The documents, first reported by Orlando's News 6, also offer a window into the highly unusual method Herlong is said to have used to surveil his victim and are bound to raise some concerns for the privacy-conscious.
According to the arrest warrant, Herlong laid the groundwork for his alleged crimes weeks earlier at a Panda Express restaurant in another part of town. Investigators said he stole a purse and wallet from a worker there in late January, then used her identification to buy the iPhone at a Metro PCS store.
On Feb. 18, Herlong or someone associated with him activated the phone using an iCloud account in the restaurant worker's name, according to the affidavit. Investigators said they confirmed the timeline using surveillance footage, receipts and interviews. They also said they found Herlong's number in the device.
The following day, Herlong staked out the victim at the Millenia Mall, according to police, who said surveillance footage showed him with two accomplices, neither of whom was identified.
When homicide detectives canvassed the shooting scene in the city's Thornton Park neighborhood, they found the victim's Lexus nearby. As the vehicle was being loaded onto a tow truck, the truck's driver noticed a small nylon bag hanging from the undercarriage, police said.
The affidavit described the contents: "Attached to the bag were two magnets. Inside the bag was an Apple IPhone set to 'do not disturb' and wrapped in a sealed Ziploc bag. The phone's battery was close to or at full charge, indicating it had been placed there recently."
Within a week, investigators linked the iPhone to Herlong, according to the affidavit.
The suspects "targeted [the victim] for a robbery due to his purchases of high end, expensive items," police said in the affidavit. "They could be seen making overt efforts to follow [the victim] away from the mall as they tried to find a suitable location to commit the robbery."
"In an additional effort to ensure they did not lose their quarry, the group used a new Apple IPhone, as an improvised vehicle tracker, placing it on vehicle at an opportune time," police said. They added that only someone with access to the iCloud account created in the restaurant worker's name would be able to track the phone.
A search of Herlong's apartment in the city's southwest turned up several bags and articles of clothing from Gucci and Louis Vuitton, along with a Metro PCS receipt bearing the restaurant worker's name and boxes for the phone, according to police. They also found during a search of his Mercedes SUV an assault-style rifle that matched the description of the weapon used in the shooting, the affidavit says.
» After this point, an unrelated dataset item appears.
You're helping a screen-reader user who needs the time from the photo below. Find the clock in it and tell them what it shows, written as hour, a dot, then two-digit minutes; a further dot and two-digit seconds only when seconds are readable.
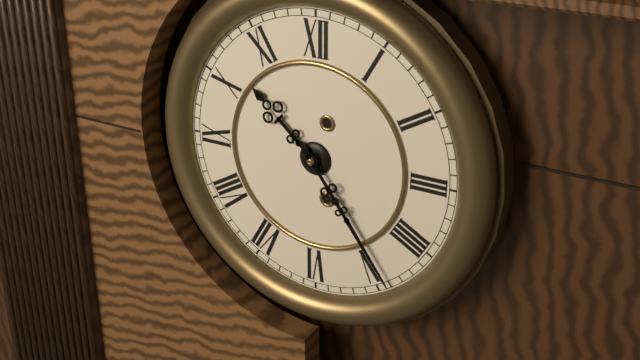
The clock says 10.24
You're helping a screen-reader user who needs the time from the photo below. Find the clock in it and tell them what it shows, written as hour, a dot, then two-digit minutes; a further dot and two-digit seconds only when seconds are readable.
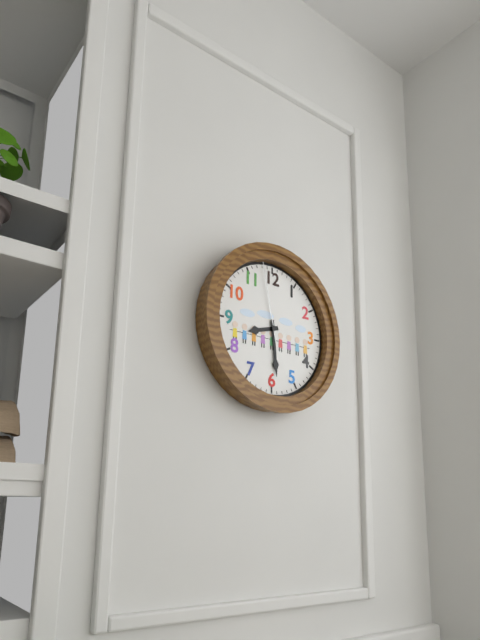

Officers also found more than a dozen cellphones on the property, including multiple Androids and prepaid Tracfones, records show.
Turning an iPhone into an improvised tracking device is relatively simple - a quick Google search turns up many tutorials on how to do it. It's illegal to spy on a person with a GPS phone without their consent, but there are legitimate reasons for using the devices, such as tracking personal belongings.
Private investigators sometimes use prepaid phones and other devices to monitor suspected cheating spouses, operating in a legal gray area in which they try to skirt laws against nonconsensual GPS tracking. Domestic abusers also sometimes monitor their partners' devices to keep track of their whereabouts.
But Bill Marczak, an expert in surveillance at the University of California at Berkeley, said he was unfamiliar with any cases involving a suspect using a cellphone to track a victim. It may not even be that efficient, he said.
"Haven't heard of this modality of 'planting a cell phone on someone' being used by criminals before," he said in an email. "I don't immediately see why someone would prefer to plant an iPhone rather than a purpose-built GPS tracker (which would be cheaper, and have much longer battery life than the iPhone)."
Herlong's next scheduled court appearance is a pretrial hearing on Oct. 26. He could face 25 years or more in prison if convicted on the second degree murder charge.